NTSB Identification: ERA11FA101A
14 CFR Part 91: General Aviation
Accident occurred Friday, December 31, 2010 in Weyers Cave, VA
Probable Cause Approval Date: 11/26/2012
Aircraft: CESSNA 172H, registration: N2876L
Injuries: 2 Fatal,3 Uninjured.
NTSB investigators either traveled in support of this investigation or conducted a significant amount of investigative work without any travel, and used data obtained from various sources to prepare this aircraft accident report.
The pilot and both crewmembers of the helicopter recalled routine radio communication as the helicopter approached the destination airport. They established visual contact with two airplanes that had announced their positions in the traffic pattern; one on the downwind leg and one on short final. The airplanes were also identified by the traffic avoidance system onboard the helicopter. The pilot followed behind and north of the second airplane and continued to the west side of the airport to complete a landing at the helipad. During the descent, about 500 feet above ground level (agl), the pilot "saw about 2 feet of white wing right outside." He "pulled power" and then felt contact with an airplane. The airplane's right wing separated before it departed controlled flight and descended to the ground, fatally injuring both occupants. The helicopter subsequently landed with minor damage and no injuries to the 3 occupants.
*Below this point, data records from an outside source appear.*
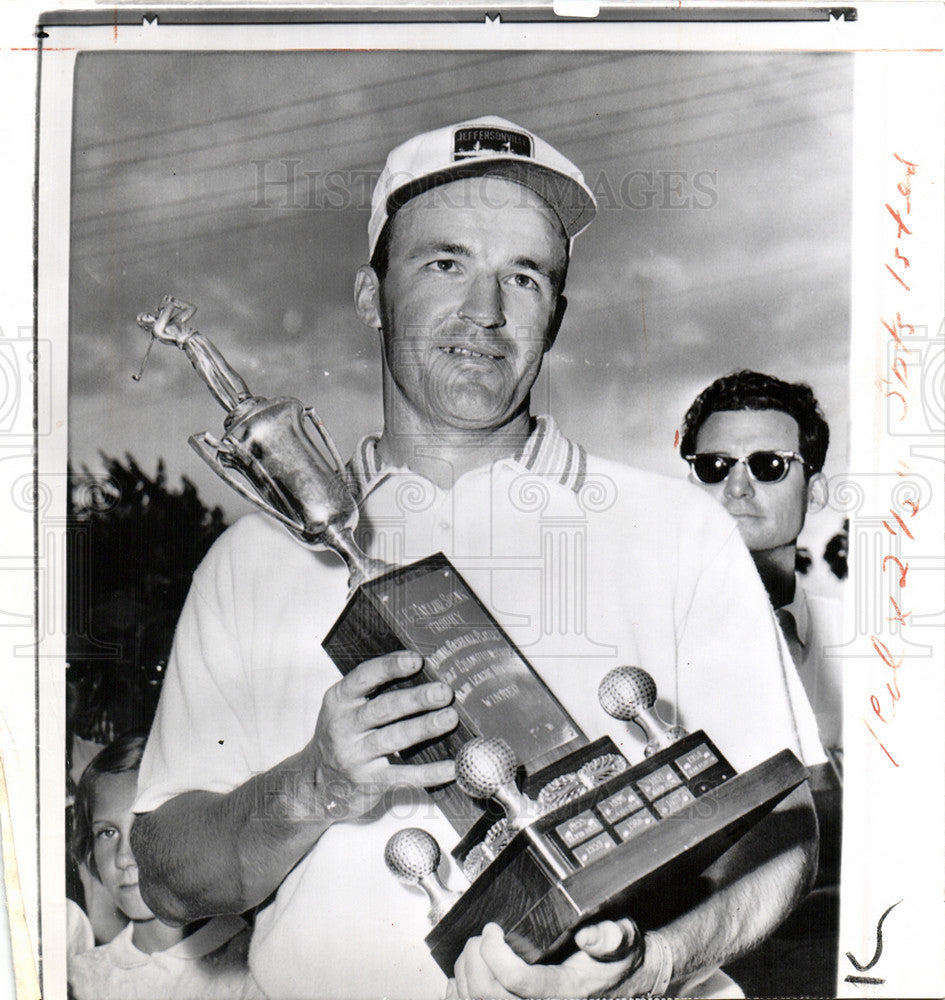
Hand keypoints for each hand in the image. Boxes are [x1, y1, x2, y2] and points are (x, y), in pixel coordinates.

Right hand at [308, 651, 456, 821]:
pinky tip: (451, 767)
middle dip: (416, 699)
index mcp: (339, 700)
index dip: (390, 667)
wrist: (316, 783)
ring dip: (425, 727)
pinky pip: (403, 775)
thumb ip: (374, 690)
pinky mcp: (369, 782)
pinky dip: (429, 772)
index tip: (417, 660)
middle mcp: (344, 726)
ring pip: (394, 738)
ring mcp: (355, 755)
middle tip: (443, 692)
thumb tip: (422, 670)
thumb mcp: (346, 708)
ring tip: (449, 718)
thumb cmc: (342, 736)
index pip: (364, 677)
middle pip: (384, 708)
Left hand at [450, 918, 643, 998]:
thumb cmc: (615, 958)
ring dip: (465, 972)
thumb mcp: (622, 938)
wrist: (619, 977)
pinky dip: (461, 991)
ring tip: (475, 949)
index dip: (497, 952)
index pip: (518, 981)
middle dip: (475, 958)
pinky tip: (465, 973)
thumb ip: (610, 936)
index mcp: (563, 990)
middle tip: (481, 936)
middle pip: (488, 995)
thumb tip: (587, 936)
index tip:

Interpolation of radar data revealed that the accident airplane departed from the same airport about 21 minutes prior to the accident and completed a right downwind departure, contrary to the established left traffic pattern. The airplane’s transponder appeared to be off for about 3 minutes after takeoff before transmitting the visual flight rules transponder code (1200) for the remainder of the observed flight; the transponder appeared to be on and functioning at the time of the collision. The airplane proceeded north of the airport before reversing course and returning to approach the airport from the northeast. The last target was observed about 1.2 nautical miles north of the airport on a track leading toward the west side of the landing runway at an altitude of 500 feet agl. About 25 seconds later, the helicopter passed northeast of the airport on a modified left base, about 500 feet above traffic pattern altitude (1,500 feet agl), crossed the final approach course, and turned parallel to and on the west side of the runway. Although only the helicopter was observed by radar at the time of the collision, extrapolation of the accident airplane’s previously observed targets and flight path placed the airplane at the accident site about the same time the helicopter was observed there. An analysis of the relative positions of the airplane and helicopter based on radar data indicated that the airplane remained below the helicopter pilot's field of view as the helicopter overtook the airplane from behind and descended upon it from above. Although the data indicated that the airplane would likely have been visible to the pilot of the helicopter, it is important to note that the onboard traffic avoidance system (TAS) did not provide the pilot with any alert of its presence because the system operated on line-of-sight principles. If an intruder aircraft’s antenna was shielded from the TAS antenna, the ability of the TAS to track the target would be affected. If a TAS equipped aircraft was located directly above an intruder, the airframe of one or both of the aircraft could cause the TAS’s interrogations to be shielded, depending on antenna location (either bottom or top-mounted).
All other airplanes in the traffic pattern were acquired visually by the pilot and crew as their positions were confirmed by the helicopter's onboard traffic avoidance system and the position reports provided by the pilots of each airplane. Because of the high-wing structure of the airplane, and its relative position and altitude, the helicopter's image was either blocked from the airplane pilot's view by the left wing, or was above and behind the airplane in the seconds before collision. Further, no radio position reports from the accident airplane were confirmed. The helicopter pilot’s unalerted detection of the airplane against a complex background of ground objects would have been difficult because of both the lack of apparent contrast between the airplane and the ground, its size in the windscreen, its relative lack of movement within the pilot’s field of view, and the position and angle of the sun. In addition, the helicopter pilot’s familiarity with the customary routes used by fixed-wing pilots to fly into and out of the airport also made detection of the airplane less likely, because the airplane was not in a location that normally contained conflicting traffic. Finally, before the helicopter turned and overtook the airplane, the helicopter pilot’s visual attention would have likely been directed toward the landing area, which would also have limited opportunities for detection of the airplane. The airplane's departure and arrival were contrary to published Federal Aviation Administration guidance, the airplane owner's guidance, and the airplane pilot's guidance to his own students with regard to pattern entry at the destination airport.
The National Transportation Safety Board determines the probable cause(s) of this accident to be: The inherent limitations of the see-and-avoid concept, which made it difficult for the helicopter pilot to see the airplane before the collision. Contributing to the accident was the airplane pilot’s non-standard entry to the airport traffic pattern, which, contrary to published Federal Aviation Administration guidance, was conducted 500 feet below the airport's published traffic pattern altitude and in a direction that conflicted with the established flow of traffic.